## Objective
Rewrite the lines of the material below as a single numbered list, leaving out any blank lines.

Source data:
[start]

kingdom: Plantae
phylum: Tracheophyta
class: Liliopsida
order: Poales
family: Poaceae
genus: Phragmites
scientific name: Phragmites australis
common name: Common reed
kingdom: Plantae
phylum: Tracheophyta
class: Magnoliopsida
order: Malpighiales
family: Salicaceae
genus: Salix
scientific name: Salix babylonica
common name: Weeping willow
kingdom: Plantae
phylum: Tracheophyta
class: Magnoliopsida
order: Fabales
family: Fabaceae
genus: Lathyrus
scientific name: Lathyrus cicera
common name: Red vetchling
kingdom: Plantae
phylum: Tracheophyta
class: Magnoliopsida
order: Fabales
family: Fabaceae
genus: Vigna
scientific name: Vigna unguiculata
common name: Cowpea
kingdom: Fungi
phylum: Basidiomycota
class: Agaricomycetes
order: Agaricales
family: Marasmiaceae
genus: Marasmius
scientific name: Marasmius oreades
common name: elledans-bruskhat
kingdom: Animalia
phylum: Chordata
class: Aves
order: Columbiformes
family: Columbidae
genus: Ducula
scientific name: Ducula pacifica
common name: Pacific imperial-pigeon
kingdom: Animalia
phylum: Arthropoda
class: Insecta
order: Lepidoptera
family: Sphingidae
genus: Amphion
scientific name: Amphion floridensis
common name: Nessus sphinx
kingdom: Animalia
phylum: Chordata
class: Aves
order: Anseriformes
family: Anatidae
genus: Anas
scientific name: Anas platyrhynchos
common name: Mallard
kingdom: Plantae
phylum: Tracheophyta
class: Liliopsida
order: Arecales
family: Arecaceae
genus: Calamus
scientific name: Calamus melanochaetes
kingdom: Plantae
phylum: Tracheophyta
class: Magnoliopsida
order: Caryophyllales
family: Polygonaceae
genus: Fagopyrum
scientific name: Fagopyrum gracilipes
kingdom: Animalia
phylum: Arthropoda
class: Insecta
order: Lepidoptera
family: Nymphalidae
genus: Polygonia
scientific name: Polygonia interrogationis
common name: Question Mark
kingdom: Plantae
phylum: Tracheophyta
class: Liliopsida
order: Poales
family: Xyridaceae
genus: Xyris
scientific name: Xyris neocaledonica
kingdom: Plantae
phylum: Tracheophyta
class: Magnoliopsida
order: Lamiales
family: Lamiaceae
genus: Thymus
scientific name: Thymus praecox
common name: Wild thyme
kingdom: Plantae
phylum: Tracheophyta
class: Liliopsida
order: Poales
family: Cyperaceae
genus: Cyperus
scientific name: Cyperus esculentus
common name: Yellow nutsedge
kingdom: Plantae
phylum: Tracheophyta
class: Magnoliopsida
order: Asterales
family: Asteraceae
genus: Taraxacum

[end]

## Full solution
1. kingdom: Plantae
2. phylum: Tracheophyta
3. class: Liliopsida
4. order: Poales
5. family: Poaceae
6. genus: Phragmites
7. scientific name: Phragmites australis
8. common name: Common reed
9. kingdom: Plantae
10. phylum: Tracheophyta
11. class: Magnoliopsida
12. order: Malpighiales
13. family: Salicaceae
14. genus: Salix
15. scientific name: Salix babylonica
16. common name: Weeping willow
17. kingdom: Plantae
18. phylum: Tracheophyta
19. class: Magnoliopsida
20. order: Fabales
21. family: Fabaceae
22. genus: Lathyrus
23. scientific name: Lathyrus cicera
24. common name: Red vetchling
25. kingdom: Plantae
26. phylum: Tracheophyta
27. class: Magnoliopsida
28. order: Fabales
29. family: Fabaceae
30. genus: Vigna
31. scientific name: Vigna unguiculata
32. common name: Cowpea
33. kingdom: Fungi
34. phylum: Basidiomycota
35. class: Agaricomycetes
36. order: Agaricales
37. family: Marasmiaceae
38. genus: Marasmius
39. scientific name: Marasmius oreades
40. common name: elledans-bruskhat
41. kingdom: Animalia
42. phylum: Chordata
43. class: Aves
44. order: Columbiformes
45. family: Columbidae
46. genus: Ducula
47. scientific name: Ducula pacifica
48. common name: Pacific imperial-pigeon
49. kingdom: Animalia
50. phylum: Arthropoda
51. class: Insecta
52. order: Lepidoptera
53. family: Sphingidae
54. genus: Amphion
55. scientific name: Amphion floridensis
56. common name: Nessus sphinx
57. kingdom: Animalia
58. phylum: Chordata
59. class: Aves
60. order: Anseriformes
61. family: Anatidae
62. genus: Anas
63. scientific name: Anas platyrhynchos
64. common name: Mallard
65. kingdom: Plantae
66. phylum: Tracheophyta
67. class: Liliopsida
68. order: Arecales
69. family: Arecaceae
70. genus: Calamus
71. scientific name: Calamus melanochaetes
72. kingdom: Plantae
73. phylum: Tracheophyta
74. class: Magnoliopsida
75. order: Caryophyllales
76. family: Polygonaceae
77. genus: Fagopyrum
78. scientific name: Fagopyrum gracilipes
79. kingdom: Animalia
80. phylum: Arthropoda
81. class: Insecta
82. order: Lepidoptera
83. family: Nymphalidae
84. genus: Polygonia
85. scientific name: Polygonia interrogationis
86. common name: Question Mark
87. kingdom: Plantae
88. phylum: Tracheophyta
89. class: Liliopsida
90. order: Poales
91. family: Xyridaceae
92. genus: Xyris
93. scientific name: Xyris neocaledonica
94. kingdom: Plantae
95. phylum: Tracheophyta
96. class: Magnoliopsida
97. order: Lamiales
98. family: Lamiaceae
99. genus: Thymus
100. scientific name: Thymus praecox
101. common name: Wild thyme
102. kingdom: Plantae
103. phylum: Tracheophyta
104. class: Liliopsida
105. order: Poales
106. family: Cyperaceae
107. genus: Cyperus
108. scientific name: Cyperus esculentus
109. common name: Yellow nutsedge
110. kingdom: Plantae
111. phylum: Tracheophyta
112. class: Magnoliopsida
113. order: Asterales
114. family: Asteraceae
115. genus: Taraxacum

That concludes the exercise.